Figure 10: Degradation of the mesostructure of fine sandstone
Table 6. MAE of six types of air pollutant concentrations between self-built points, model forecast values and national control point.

..........

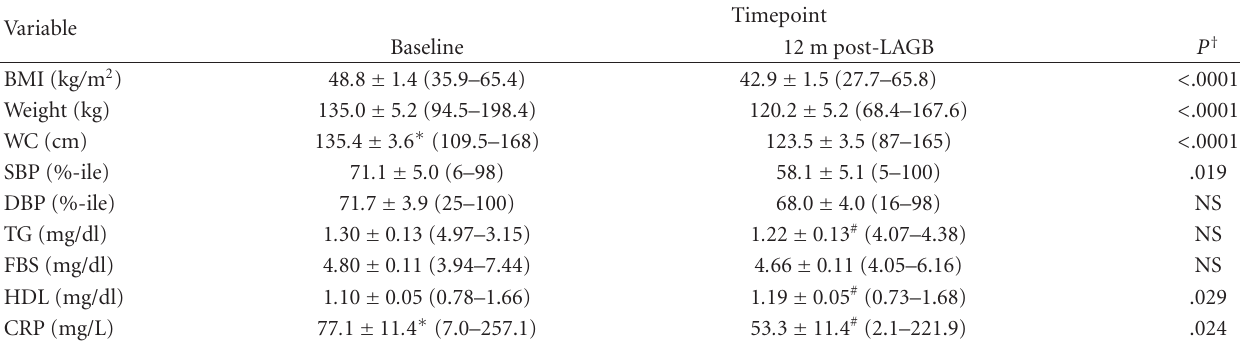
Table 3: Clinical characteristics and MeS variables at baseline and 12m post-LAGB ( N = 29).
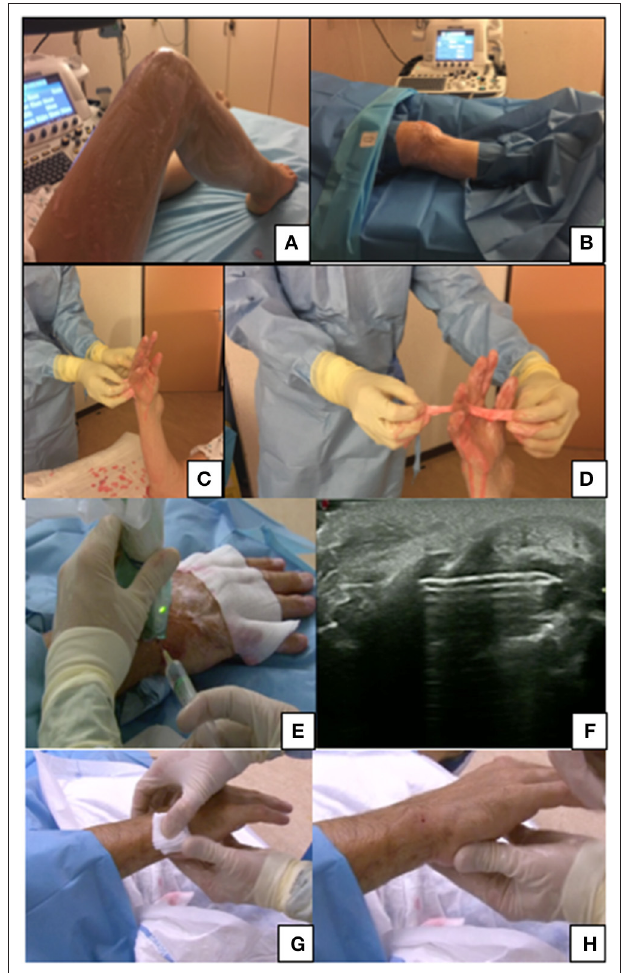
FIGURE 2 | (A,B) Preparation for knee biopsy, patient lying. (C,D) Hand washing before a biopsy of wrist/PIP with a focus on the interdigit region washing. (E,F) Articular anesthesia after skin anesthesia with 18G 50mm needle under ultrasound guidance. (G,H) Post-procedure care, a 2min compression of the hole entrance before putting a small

..........

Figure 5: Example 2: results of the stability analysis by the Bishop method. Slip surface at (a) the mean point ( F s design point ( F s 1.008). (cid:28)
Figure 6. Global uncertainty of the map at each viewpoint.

..........

• _EXERCISE DETAILS_:
Look above for the line containing "Figure 10: Degradation" and the line containing "Table 6. MAE". Transcribe both, with the lines between them, exactly.

• _RESULT FOR THIS EXERCISE_:
Figure 10: Degradation of the mesostructure of fine sandstone
Table 6. MAE of six types of air pollutant concentrations between self-built points, model forecast values and national control point.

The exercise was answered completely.